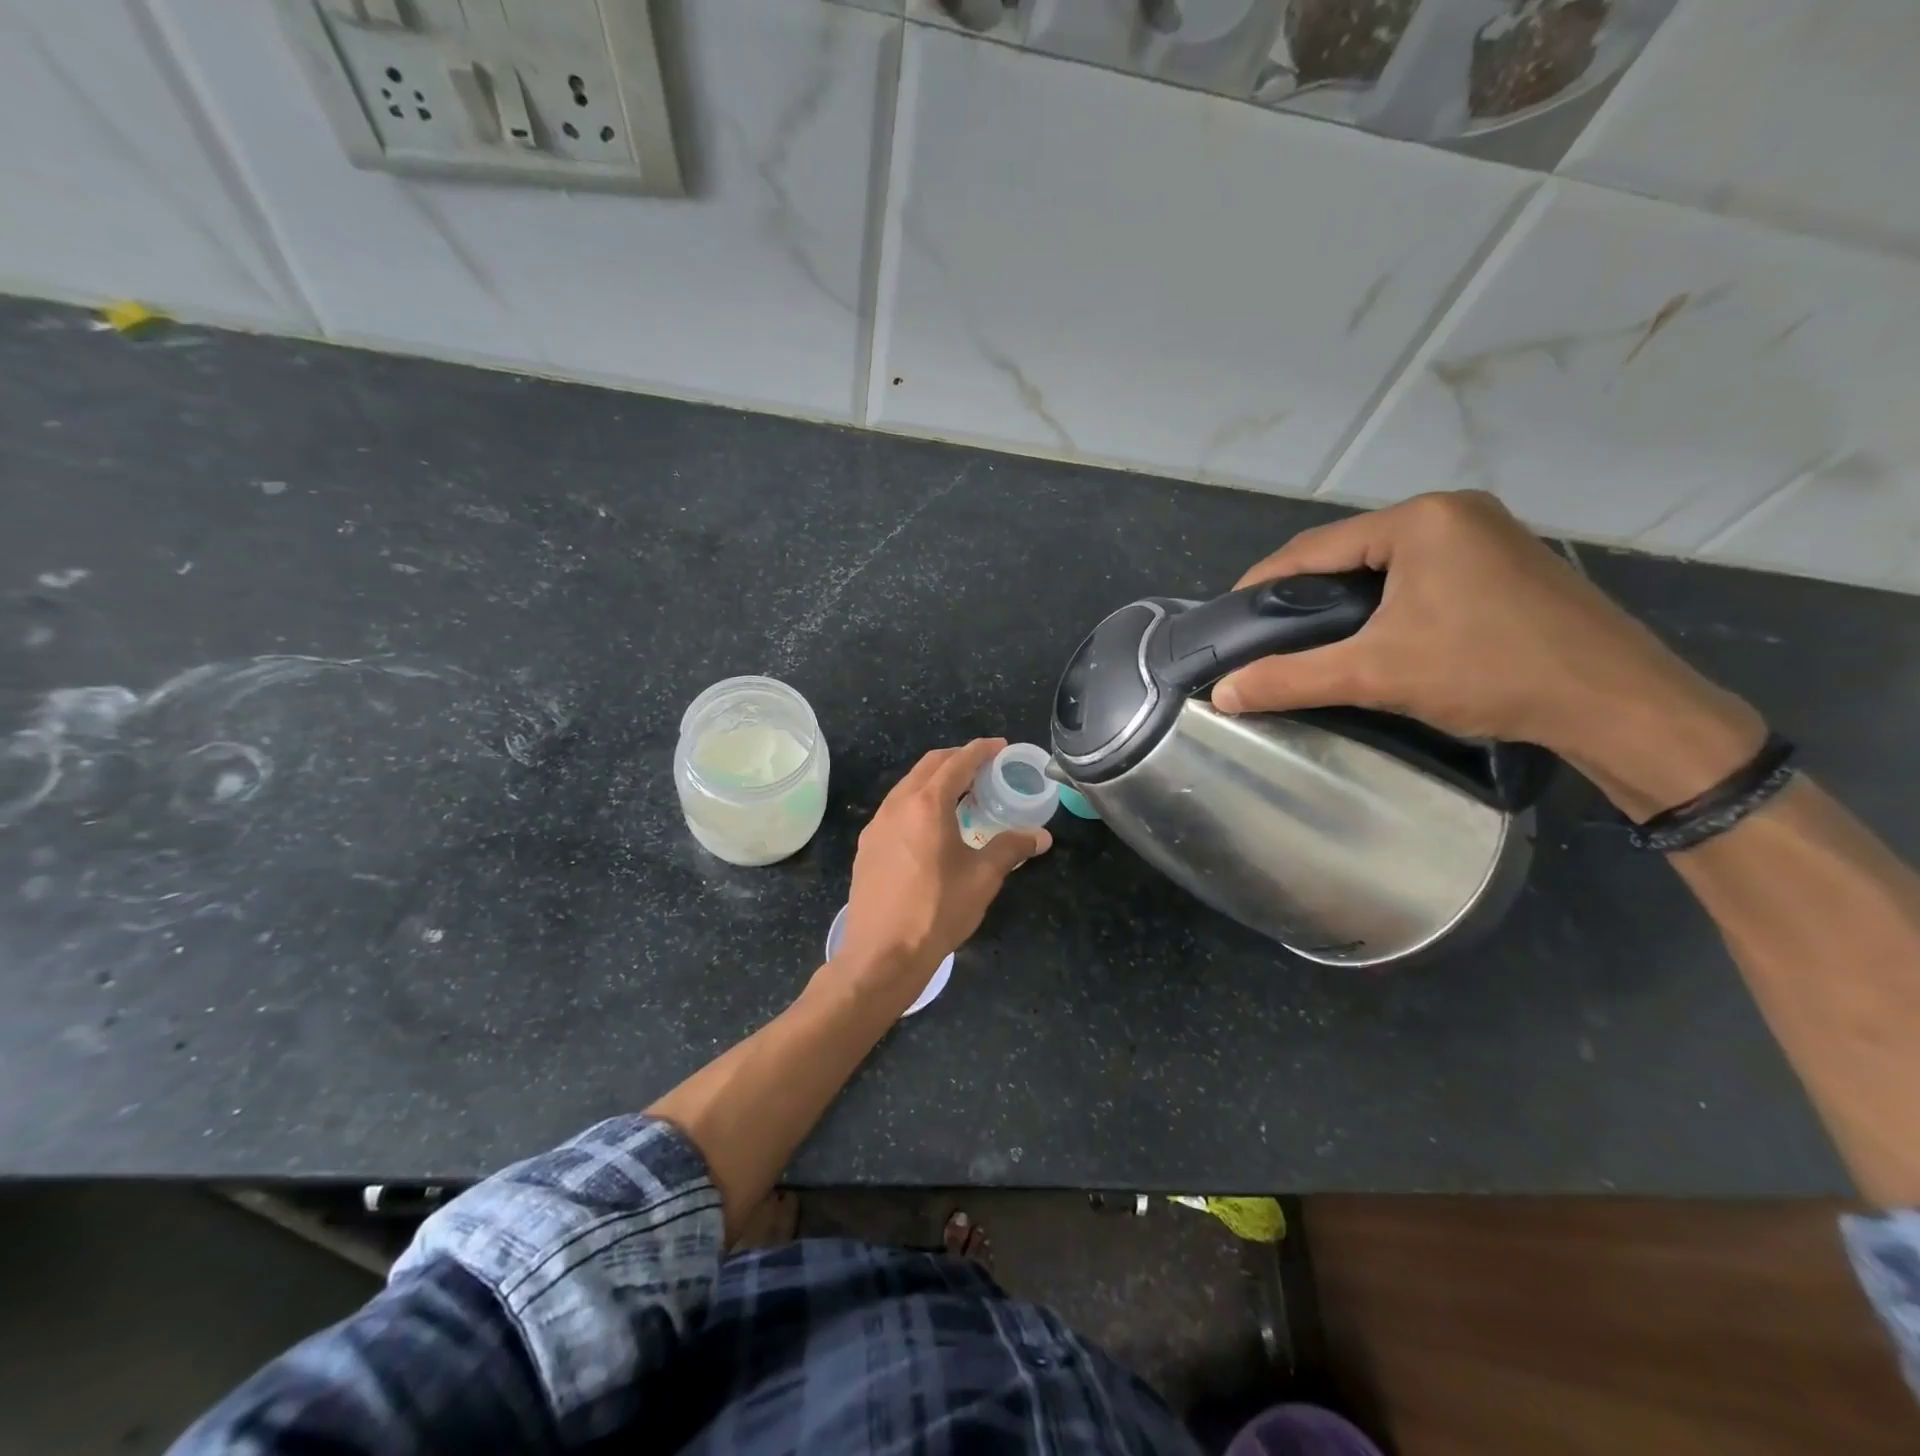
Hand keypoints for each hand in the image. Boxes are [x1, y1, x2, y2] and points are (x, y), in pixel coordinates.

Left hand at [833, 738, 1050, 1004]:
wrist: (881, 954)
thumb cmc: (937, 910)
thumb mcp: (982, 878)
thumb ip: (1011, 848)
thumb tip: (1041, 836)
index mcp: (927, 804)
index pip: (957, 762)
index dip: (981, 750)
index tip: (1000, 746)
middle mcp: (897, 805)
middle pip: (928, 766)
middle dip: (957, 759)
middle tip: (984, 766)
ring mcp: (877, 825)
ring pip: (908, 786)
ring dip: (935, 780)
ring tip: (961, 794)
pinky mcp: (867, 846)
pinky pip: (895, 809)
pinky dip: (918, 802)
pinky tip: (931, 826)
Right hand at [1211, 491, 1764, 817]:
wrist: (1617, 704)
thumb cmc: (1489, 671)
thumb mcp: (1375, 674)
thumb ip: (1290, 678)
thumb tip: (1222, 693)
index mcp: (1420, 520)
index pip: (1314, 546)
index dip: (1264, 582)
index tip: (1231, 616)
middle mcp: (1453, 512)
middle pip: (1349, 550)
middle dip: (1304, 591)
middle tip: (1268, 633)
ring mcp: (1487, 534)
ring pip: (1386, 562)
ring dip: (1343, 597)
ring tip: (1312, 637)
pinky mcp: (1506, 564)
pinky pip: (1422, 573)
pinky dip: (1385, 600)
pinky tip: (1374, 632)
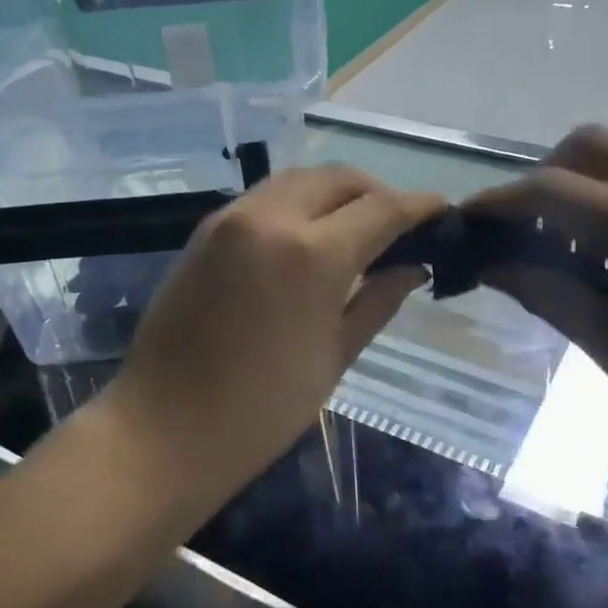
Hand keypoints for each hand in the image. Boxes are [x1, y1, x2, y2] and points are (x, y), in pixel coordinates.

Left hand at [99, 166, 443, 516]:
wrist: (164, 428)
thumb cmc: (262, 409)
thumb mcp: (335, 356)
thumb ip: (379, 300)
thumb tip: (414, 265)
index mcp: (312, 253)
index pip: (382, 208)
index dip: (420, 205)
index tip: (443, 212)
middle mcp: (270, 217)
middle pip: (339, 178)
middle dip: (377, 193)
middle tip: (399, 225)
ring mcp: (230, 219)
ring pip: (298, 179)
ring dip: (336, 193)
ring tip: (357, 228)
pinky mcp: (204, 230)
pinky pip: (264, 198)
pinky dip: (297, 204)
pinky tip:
▬▬▬
Your goal
Leave out the pictures and output everything else in the records exactly.

Answer to this task
Hand keypoints for each hand in the image. Boxes are [x1, y1, x2, y2] and points are (x, y), in pixel coordinates.

Left hand at [833, 738, 1050, 1004]:
wrist: (881, 954)
thumb cmc: (937, 910)
thumb mcp: (982, 878)
thumb ip: (1011, 848)
thumb tip: (1041, 836)
index mcp: (927, 804)
index pip: (957, 762)
index dip: (981, 750)
index tip: (1000, 746)
middle mcp: (897, 805)
middle pip: (928, 766)
middle dip: (957, 759)
middle tip: (984, 766)
ring mcp: (877, 825)
ring pip: (908, 786)
ring dip: (935, 780)
ring tip: (961, 794)
pinky mcp: (867, 846)
pinky pip: (895, 809)
pinky dip: (918, 802)
pinky tip: (931, 826)
Right hand at [1211, 491, 1764, 817]:
wrist: (1617, 704)
thumb cmc: (1489, 671)
thumb mcp: (1375, 674)
thumb ip: (1290, 678)
thumb tip: (1222, 693)
index mcp: (1420, 520)
index pip: (1314, 546)
index dip: (1264, 582)
index tip: (1231, 616)
middle mcp: (1453, 512)
middle pip: (1349, 550)
middle dip: (1304, 591)
middle tip: (1268, 633)
ring mcp: (1487, 534)
ring pip: (1386, 562)
ring dip: (1343, 597)
ring tip: (1312, 637)
pinky mcp: (1506, 564)
pinky pip: (1422, 573)
pinky dip: (1385, 600)
pinky tip: (1374, 632)
Hand keypoints for each hand in the image. Boxes are [x1, y1, x2, y2] and points are (x, y), in pixel coordinates.

Left hand at [99, 166, 443, 516]:
wrist: (164, 428)
thumb cmc: (262, 409)
thumb mcp: (335, 356)
thumb ip: (379, 300)
thumb tip: (414, 265)
index mcp: (312, 253)
index pip: (382, 208)
index dip: (420, 205)
index tip: (443, 212)
middle mcp: (270, 217)
middle pip: (339, 178)
middle dip: (377, 193)
middle tip: (399, 225)
ring mcp: (230, 219)
ring pip: (298, 179)
ring dip: (336, 193)
ring tip: (357, 228)
pinky mcp: (204, 230)
pinky pip: (264, 198)
pinky dip: (297, 204)
pinky tip:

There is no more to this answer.